- WORK TO COMPLETE
Count the lines in the rows below that contain the word "read". Give only the number.

[Chart understanding data]
BEGIN
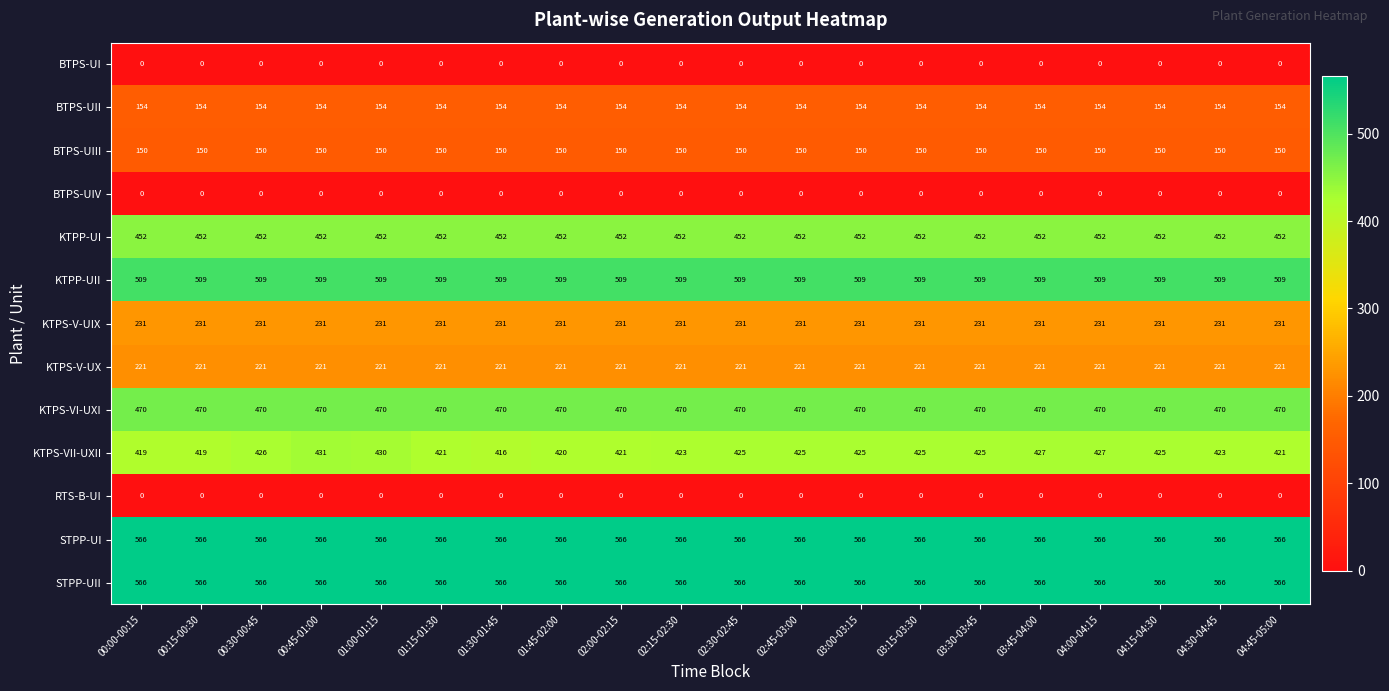

What is the sum of all STPP-UI values?

11320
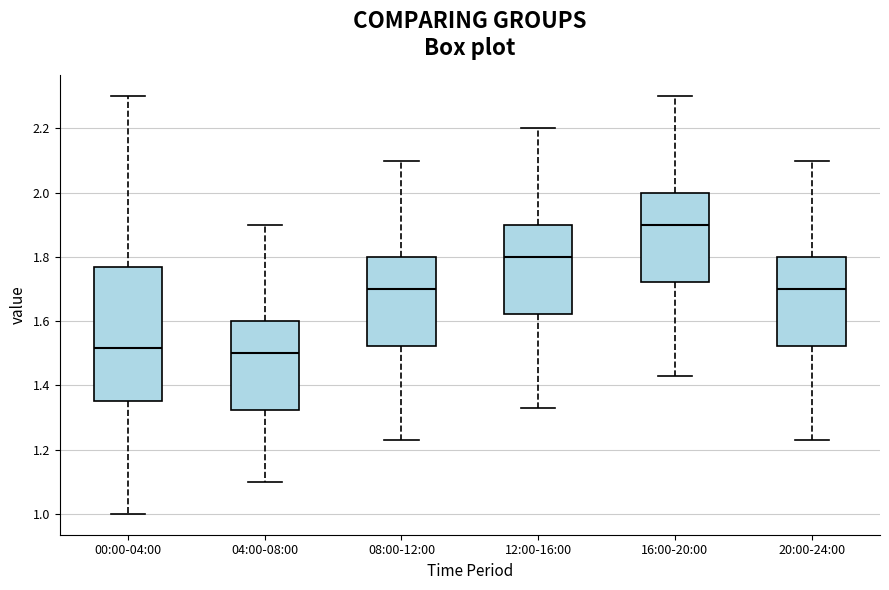

Where is the upper edge of the box for 16:00-20:00 on the y-axis? The values are not printed on the chart, so give them approximately, as read against the axis.

2.00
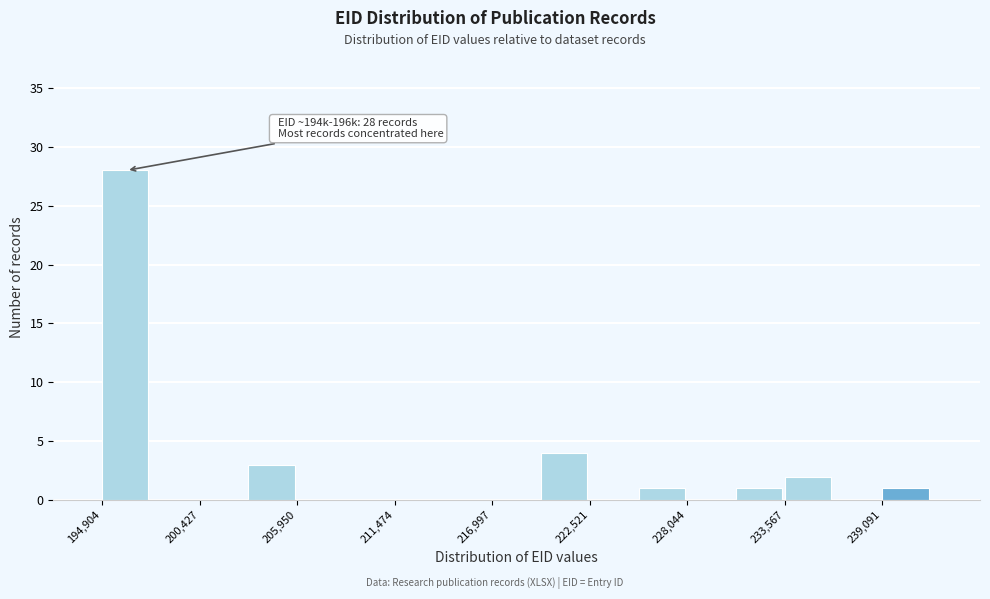

Around what value on the x-axis is the tallest bar? Give the approximate position of its centre, as read against the axis.

196000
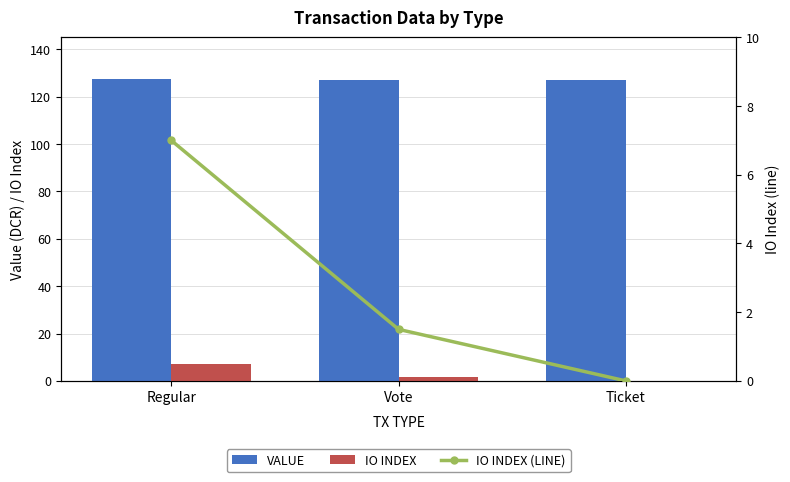

True or false: io_index (line) has a value of 1.5 at Vote.

True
END
- RESPONSE FOR THIS EXERCISE
2